Payer les paysans, subsidier les consommateurs! (11/01/2009)

légumes train.jpgReto Cadotsch, le "Che" des Jardins de Cocagne, et François Erard, la patron des paysans genevois, sont tombés d'accord avec Willy Crétegny, le viticulteur rebelle de Satigny, samedi soir à l'Alhambra (voir les billets ci-dessous). Ils auraient aussi été d'accord avec Pierre-André Tombez, président d'Uniterre, vendredi: les paysans ont droit à un juste prix pour leur travail, réclament-ils d'une même voix. Marre des subventions, de la paperasse qui va avec et des fonctionnaires qui contrôlent! Si les denrées agricoles de qualité sont trop chers et bien c'est les pauvres qu'il faut aider!

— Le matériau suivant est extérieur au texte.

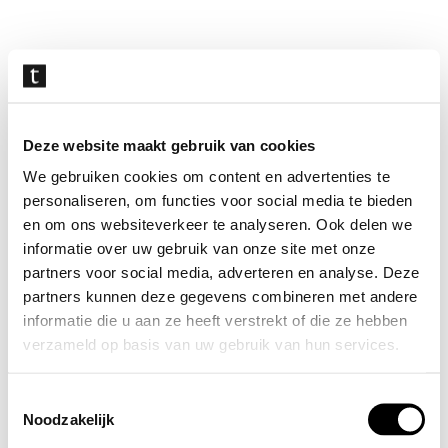
Navigatie
overslaan
Deze website maakt gebruik van cookies
We gebruiken cookies om content en advertenties te
personaliseren, om functies voor social media te bieden
en om ons websiteverkeer te analyseren. Ook delen we
informatie over uw gebruik van onze site met onze
partners voor social media, adverteren en analyse. Deze
partners kunnen deze gegevens combineren met andere
informatie die u aan ze heeft verstrekt of die ze hebben
verzameld op basis van uw gebruik van hun services.
Toestemmingsselectie
Noodzakelijk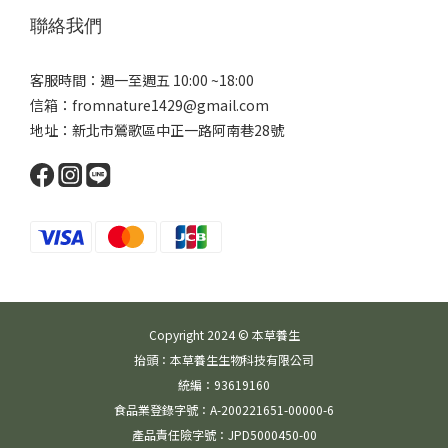
聯絡我們
客服時間：週一至週五 10:00 ~18:00
信箱：fromnature1429@gmail.com
地址：新北市鶯歌區中正一路阿南巷28號
Copyright 2024 © 本草養生
抬頭：本草養生生物科技有限公司
統編：93619160
食品業登錄字號：A-200221651-00000-6
產品責任險字號：JPD5000450-00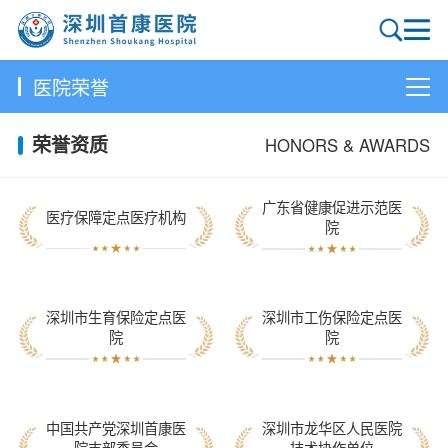
医院荣誉
荣誉资质
HONORS & AWARDS
广东省健康促进示范医
医疗保障定点医疗机构
院
深圳市生育保险定点医
深圳市工伤保险定点医
院
院
中国共产党深圳首康医
深圳市龙华区人民医院
院支部委员会
技术协作单位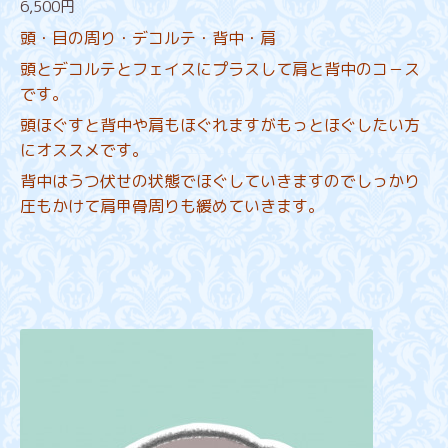
6,500円
頭・目の周り・デコルテ・背中・肩
頭とデコルテとフェイスにプラスして肩と背中のコ－ス
です。
頭ほぐすと背中や肩もほぐれますがもっとほぐしたい方
にオススメです。
背中はうつ伏せの状態でほぐしていきますのでしっかり
圧もかけて肩甲骨周りも緩めていきます。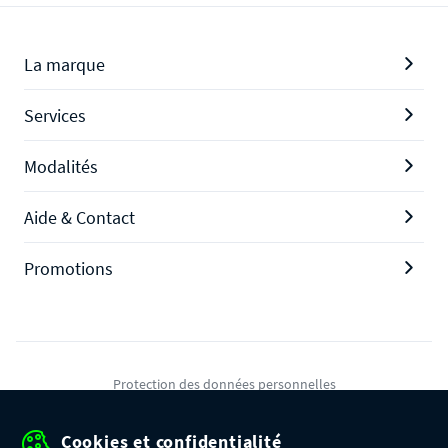
La marque
Services
Modalités
Aide & Contact
Promotions
Protection des données personnelles
Mentions légales
Cookies et confidentialité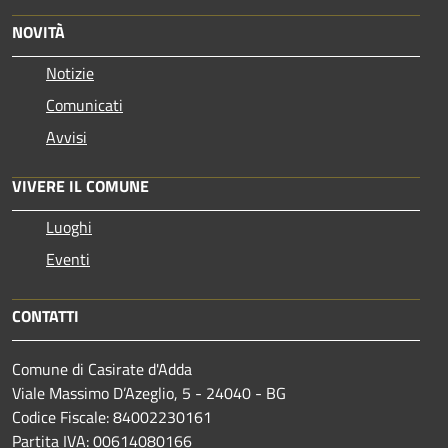
NOVITÀ
Notizie
Comunicati
Avvisi
VIVERE IL COMUNE
Luoghi
Eventi
CONTATTI
Comune di Casirate d'Adda
Viale Massimo D’Azeglio, 5 - 24040 - BG
Codice Fiscale: 84002230161
Partita IVA: 00614080166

Il y a un autre secteur économique, me suis-je dit, où l'Etat aide largement les pauvres à payer leur consommation. C'est celui de la santé.

La Confédération et les cantons dépensent des centaines de millions de francs en subsides sensés alléger la facture des cotisations maladie. Pourquoi ne pas faire de même avec les denrées alimentaires de qualité ou bio?

Aujourd'hui les Suisses dépensent en moyenne moins de 8% de leur revenus pour se nourrir et 11,3% pour leur santé. Sacré paradoxe! En mangeant mieux et peut-être un peu plus cher, il pourrait peut-être diminuer leur facture pharmaceutique et médicale. Et si ça ne se fait pas peut-être que le lobby paysan est moins puissant que celui des médecins et des pharmas?

Reste qu'une telle politique réclamerait un retour aux contingentements étatiques et des politiques d'élimination des surplus. Car ce que font mine d'ignorer nos paysans, c'est qu'un prix élevé entraîne quasi automatiquement les paysans à produire davantage. S'en suivent des montagnes de beurre ou de blé qu'il faut bien écouler ou dénaturer. Sans quoi le marché reprend ses droits. La sortie du contingentement laitier nous en donne des exemples tous les jours. Au printemps dernier, les producteurs de lait ont obtenu 10 centimes de plus par litre. La production a augmenté. Résultat le prix du lait doit baisser. De fait, il baisse. C'est mécanique.

Les paysans parviendront-ils à se discipliner et à créer un cartel des producteurs? Leur faiblesse, c'est leur nombre.Il y a dans cette profession comme dans d'autres, des moutons noirs qui croient pouvoir s'en sortir seuls parce qu'ils sont dans des conditions de production favorables.

Subsidier les pauvres pour leur permettre d'accéder aux produits bio est peut-être un bon plan politique. Une solution de financement réside peut-être dans la taxe CO2. Pour que cette taxe ne soit pas un impôt, il faut en effet en restituer le produit aux habitants. Une solution déjà mise en oeuvre consiste à ristourner la taxe via les caisses maladie. Mais pourquoi ne pas créer des bons alimentaires permettant aux gens de s'acheter des denrées bios?

Reste que produire bio à grande échelle et de manière durable est un défi économique, agronomique et agricole.


PS 1: A propos, dans un communiqué de presse daté du 7 janvier, Monsanto annonce la mise sur le marché des semences d'un blé résistant à la sécheresse. A suivre comme l'on dit.

PS 2: A noter encore que l'Association suisse des sélectionneurs fêtent en 2009 son centième anniversaire.